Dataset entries
=-=-=-=-=
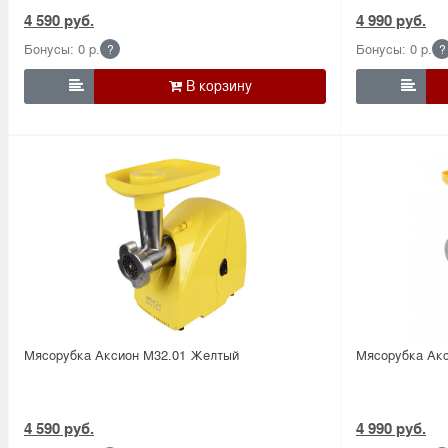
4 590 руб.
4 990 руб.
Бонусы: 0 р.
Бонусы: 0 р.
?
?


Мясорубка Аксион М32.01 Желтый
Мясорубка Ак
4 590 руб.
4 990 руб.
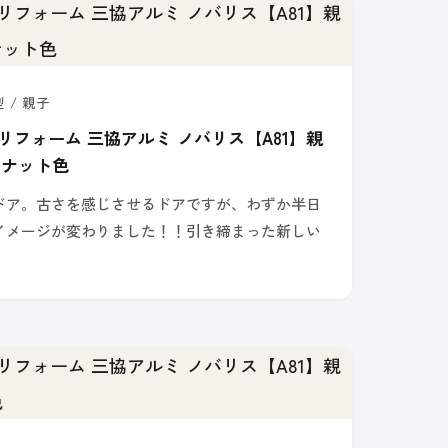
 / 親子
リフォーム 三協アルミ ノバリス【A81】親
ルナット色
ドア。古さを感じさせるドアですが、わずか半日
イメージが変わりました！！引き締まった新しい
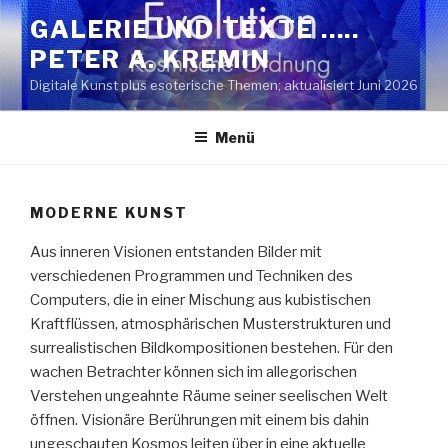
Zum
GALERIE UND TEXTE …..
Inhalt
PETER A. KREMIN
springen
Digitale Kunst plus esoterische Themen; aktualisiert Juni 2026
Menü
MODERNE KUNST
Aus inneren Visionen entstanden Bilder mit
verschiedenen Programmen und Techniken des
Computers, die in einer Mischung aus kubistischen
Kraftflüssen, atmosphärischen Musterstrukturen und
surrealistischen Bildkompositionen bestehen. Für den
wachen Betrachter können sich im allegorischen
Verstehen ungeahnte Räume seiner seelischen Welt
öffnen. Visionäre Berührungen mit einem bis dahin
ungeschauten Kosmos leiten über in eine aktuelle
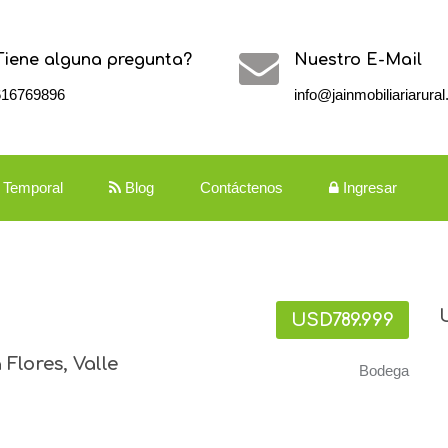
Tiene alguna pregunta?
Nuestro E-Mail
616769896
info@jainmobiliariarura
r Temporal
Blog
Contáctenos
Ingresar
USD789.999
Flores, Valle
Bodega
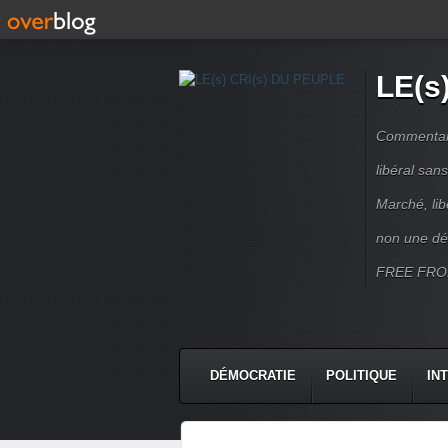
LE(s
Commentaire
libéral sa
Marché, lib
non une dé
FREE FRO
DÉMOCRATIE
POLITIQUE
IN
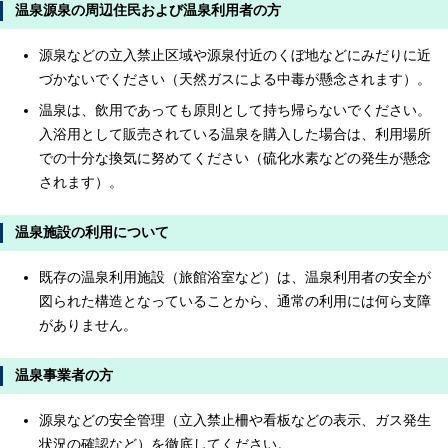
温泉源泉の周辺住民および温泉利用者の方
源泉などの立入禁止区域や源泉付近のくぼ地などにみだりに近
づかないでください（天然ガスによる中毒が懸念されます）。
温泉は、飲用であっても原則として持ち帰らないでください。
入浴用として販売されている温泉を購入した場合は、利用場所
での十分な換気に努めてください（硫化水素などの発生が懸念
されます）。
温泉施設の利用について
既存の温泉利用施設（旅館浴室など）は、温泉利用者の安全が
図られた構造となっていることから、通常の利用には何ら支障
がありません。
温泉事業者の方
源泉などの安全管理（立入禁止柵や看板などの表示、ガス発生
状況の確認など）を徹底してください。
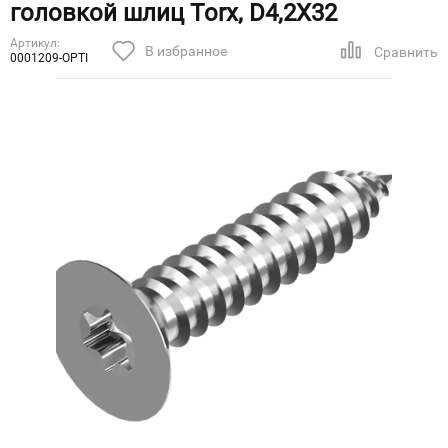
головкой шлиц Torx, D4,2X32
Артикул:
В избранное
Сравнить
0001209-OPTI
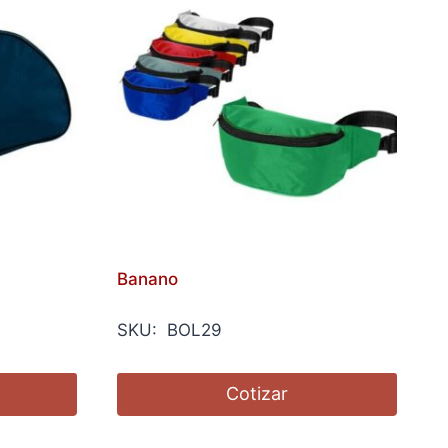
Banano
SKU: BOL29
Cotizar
=-=-=-=-=
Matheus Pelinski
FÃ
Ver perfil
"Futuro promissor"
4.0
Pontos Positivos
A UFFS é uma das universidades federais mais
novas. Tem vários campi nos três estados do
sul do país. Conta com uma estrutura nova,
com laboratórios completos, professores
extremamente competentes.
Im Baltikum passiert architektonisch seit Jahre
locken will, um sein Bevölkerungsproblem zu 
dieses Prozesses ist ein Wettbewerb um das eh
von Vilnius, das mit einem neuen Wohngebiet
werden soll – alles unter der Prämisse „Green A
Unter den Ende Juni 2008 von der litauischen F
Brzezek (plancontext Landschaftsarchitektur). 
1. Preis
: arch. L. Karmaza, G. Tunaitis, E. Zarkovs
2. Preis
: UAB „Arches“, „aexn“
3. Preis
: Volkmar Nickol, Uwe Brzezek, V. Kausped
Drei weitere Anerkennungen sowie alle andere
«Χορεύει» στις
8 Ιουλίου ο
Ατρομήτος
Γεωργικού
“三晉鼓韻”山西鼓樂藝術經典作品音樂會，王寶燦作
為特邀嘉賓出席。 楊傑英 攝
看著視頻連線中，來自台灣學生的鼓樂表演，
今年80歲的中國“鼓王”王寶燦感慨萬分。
=-=-=-=-=
→ **EXERCISE BRIEF**:
Report how many lines in the entries above contain the string "einem", with case counting, and give only the number.

→ **EXPECTED ANSWER**:
2